» TRECHO DO TEXTO:
►
IN: Clamor popular interfere na investigação?

CC: Interfere, mas depende muito da autoridade que preside essa investigação e as autoridades que com essa investigação venham a se relacionar, como o Ministério Público e o Poder Judiciário. Algumas autoridades cedem mais a esse clamor público, outras cedem menos. O clamor público não pode ser ignorado, tem alguma relevância, no entanto não pode simplesmente determinar os caminhos da investigação. É preciso ter personalidade e adotar uma postura responsável, técnica, e não apenas “jogar pra plateia”.

IN: Com tanta dificuldade, como fica sua atenção ao tratamento às pessoas que vão a delegacia prestar queixa ou fazer um boletim de ocorrência?

CC: Há preocupação, sim, naturalmente. Dentro dessa estrutura deficiente, há muito boa vontade. Mas o particular que precisa registrar uma ocorrência, que precisa ser ouvido pelo delegado e que quer uma investigação, não deixa de encontrar dificuldades. Como eu dizia, em geral a gente não consegue deixar de todo satisfeito. Mas há um esforço. Somos todos seres humanos, somos educados e em sua maioria preparada pra o melhor servir. Situações de estresse a gente vive muito frequentemente, face às características do trabalho policial e esta estrutura que tanto nos exige e a carência de recursos leva algumas vezes a avaliação de que o atendimento não foi o ideal. Entretanto, se descontados estes fatores, muito pouco tem deixado a desejar. Importante seria a existência de um ambiente mais aconchegante para quem venha à delegacia, em qualquer condição, diria eu, mesmo para o preso. Há muito que fazer, são muitos anos de descaso, muita propaganda e uso da mídia por governos que buscam passar a sensação de que as coisas funcionam.

IN: Qual análise o senhor pode fazer da segurança pública de Imperatriz?

CC: Eu diria que o ponto mais frágil é a Polícia Civil, com sua deficiente estrutura. Frágil é a precariedade do investimento. Você tem os policiais militares presentes nas ruas, fardados e com seus veículos que devem sempre estar caracterizados como viatura policial, evitando, repreendendo vigorosamente a criminalidade. Da ação destes há imediatamente uma certa intimidação. A polícia ostensiva, sobretudo inibe o infrator menos discreto, como o assaltante de rua e de comércio, de banco. Porém, mesmo nestes casos, terá ensejo a necessidade do trabalho da Polícia Civil. Agora, o hacker, o estelionatário, o sonegador de tributos, que pela natureza mesma de suas condutas delituosas agem com discrição, esses passam em sua maioria totalmente imunes à polícia ostensiva. De novo, não adianta trazer o infrator preso, seja por quem for feita a prisão, e a polícia judiciária não ter condição de dar seguimento à investigação. Isto fatalmente leva a impunidade e muitos criminosos percebem isso. Como delegado, posso dizer que a Policia Civil está sob necessidade de urgente socorro, o que é necessário toda a sociedade, e não apenas para o delegado, o escrivão e o investigador no exercício de suas funções.

IN: A unificação das polícias seria positiva no procedimento das investigações?
◄
» ENUNCIADO A: Transcreva o trecho da entrevista começando em "CC: Interfere, mas" e terminando em "boletim de ocorrência?", renomeando "clamor público" para "pressão popular".
A listagem não guarda nenhuma relação com a entrevista.

[Registros de dados armazenados]
►
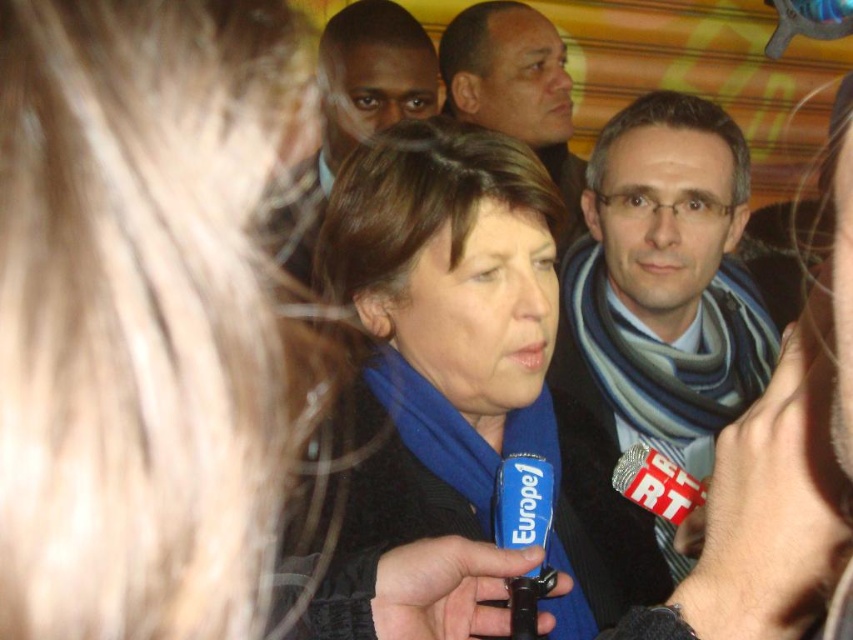
Question: Which of the following is the closest to the observer?

Choices:
 (A) dark brown hair at upper left
 (B) striped scarf at center
 (C) blue fabric scarf at center

Answer: (C)

Question: Based on their relative distances, which object is nearer to the blue fabric scarf at center?

Choices:
 (A) dark brown hair at upper left
 (B) smooth brown leather jacket at upper center

Answer: (B)

Question: Does dark brown hair at upper left appear under smooth brown leather jacket at upper center?

Choices:
 (A) yes
 (B) no

Answer: (B)

Question: In this image, where is striped scarf at center located relative to dark brown hair at upper left?

Choices:
 (A) above
 (B) below

Answer: (B)

Question: Among these objects, which one is nearest to the camera?

Choices:
 (A) smooth brown leather jacket at upper center
 (B) striped scarf at center

Answer: (B)

Question: Is striped scarf at center to the left of dark brown hair at upper left from the viewer's perspective?

Choices:
 (A) no
 (B) yes

Answer: (A)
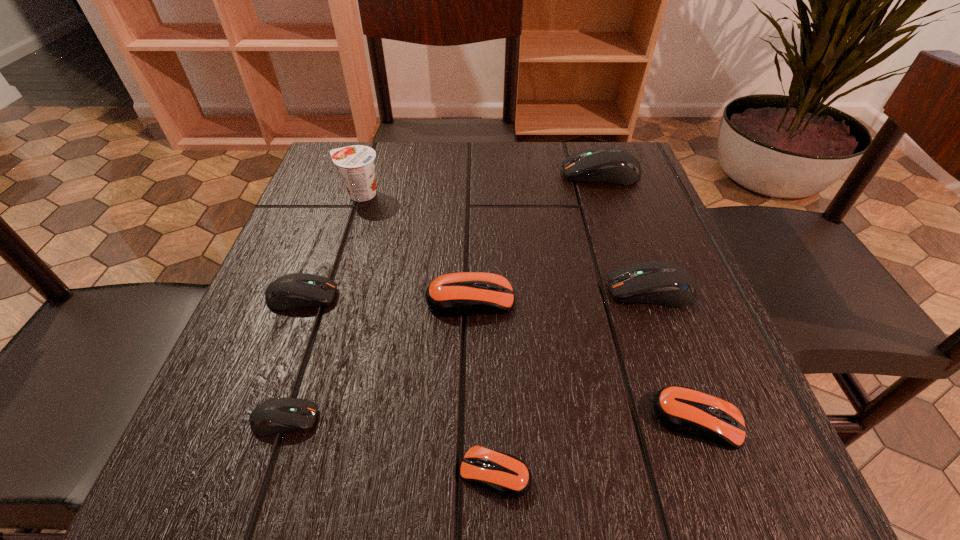
Where is `the shortest computer mouse`? Image resolution: width=960 pixels, height=540 pixels. the shortest computer mouse is located at coordinates (506, 475).

Find the location of a particular element. The image size is (960, 540). free region located on the back of the tallest object is located at coordinates coord(370,166).

You are a GUI agent. You are given a task and a screenshot of the screen. Output one action in this format:
    pyautogui.click(x=<x>, y=<y>)
    Task: Click on the free space located 0.110m on the button of the farthest computer mouse
    The image size is (960, 540).
    Given the screenshot: What is the action you would take?
    pyautogui.click(x=515, y=174)

I want to click on vacant space located on the button of the farthest computer mouse, so click(x=496, y=174).

You are a GUI agent. You are given a task and a screenshot of the screen. Output one action in this format:
    pyautogui.click(x=<x>, y=<y>)
    Task: Click on the vacant space located on the button of the farthest computer mouse
    The width and height of the screenshot is (960, 540).
    Given the screenshot: What is the action you would take?
    pyautogui.click(x=527, y=174)

Find the location of a particular element. This screenshot has height=540, width=960. free point located on the button of the third tallest object is located at coordinates (400, 290).

Where is `vacant space located on the button of the third tallest object`? vacant space located on the button of the third tallest object is located at coordinates (544, 290).

Where is `vacant space located 0.120m on the button of the third tallest object`? This screenshot has height=540, width=960. vacant space located 0.120m on the button of the third tallest object is located at coordinates (539, 290).

You are a GUI agent. You are given a task and a screenshot of the screen. Output one action in this format:
    pyautogui.click(x=<x>, y=<y>)
    Task: Click on the free point located on the left of the biggest orange computer mouse
    This screenshot has width=960, height=540.
    Given the screenshot: What is the action you would take?
    tap(338, 299)

I want to click on vacant space located 0.280m on the button of the second smallest dark computer equipment, so click(x=501, y=296).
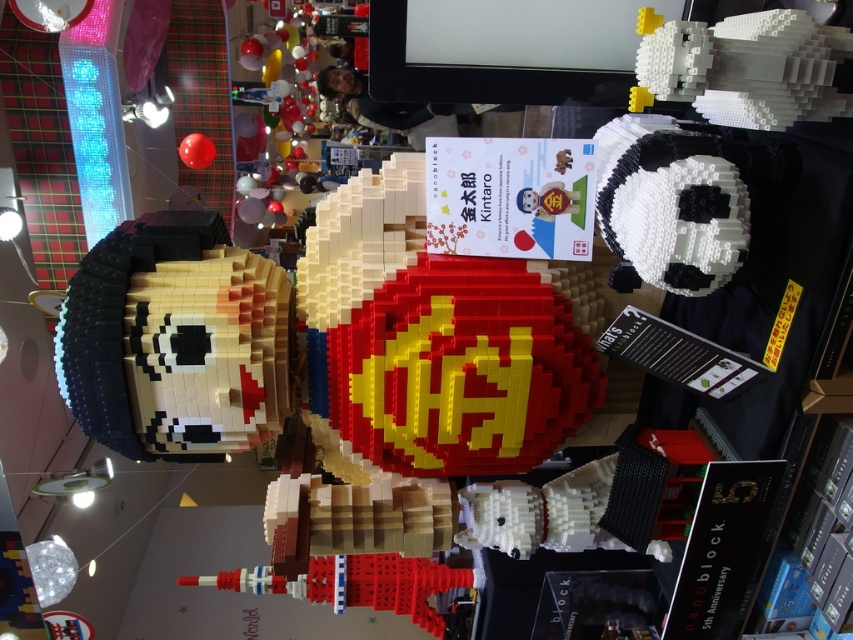
You are standing in front of a display of nanoblock models. There are two points marked in the scene. The first point is at coordinates point (206, 308) and the second is at point (253, 116). Which point is closer to you?

Point (206, 308) is in front of point (253, 116), so it is closer to you.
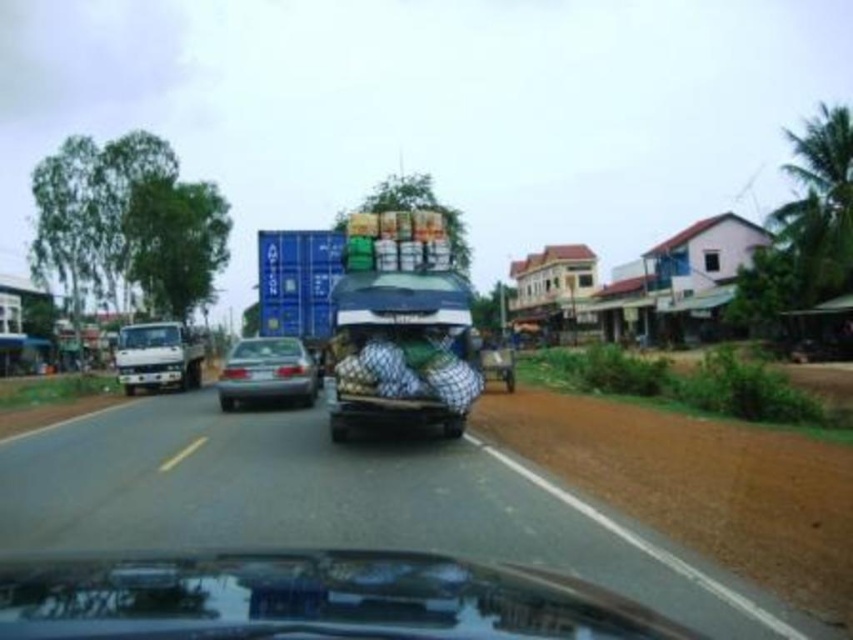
◄
» ENUNCIADO B: Formate como lista numerada as linhas da listagem, começando na linha que contém "You are standing" e terminando no fim da listagem. Omita as linhas em branco e deixe as imagens de fora da resposta.

» ÁREA DE RESPOSTA A:
CC: Interfere, mas depende muito da autoridade que preside essa investigação e as autoridades que com essa investigação venham a se relacionar, como o Ministério Público e o Poder Judiciário. Algumas autoridades cedem mais a esse pressão popular, outras cedem menos. O pressão popular não pode ser ignorado, tem alguma relevância, no entanto não pode simplesmente determinar os caminhos da investigação. É preciso ter personalidade e adotar uma postura responsável, técnica, e não apenas “jogar pra plateia”.

IN: Com tanta dificuldade, como fica sua atenção ao tratamento às pessoas que vão a delegacia prestar queixa ou fazer um boletim de ocorrência?

» ÁREA DE RESPOSTA B:
1. You are standing in front of a display of nanoblock models. There are two points marked in the scene. The first point is at coordinates point (206, 308) and the second is at point (253, 116). Which point is closer to you?
2. Point (206, 308) is in front of point (253, 116), so it is closer to you.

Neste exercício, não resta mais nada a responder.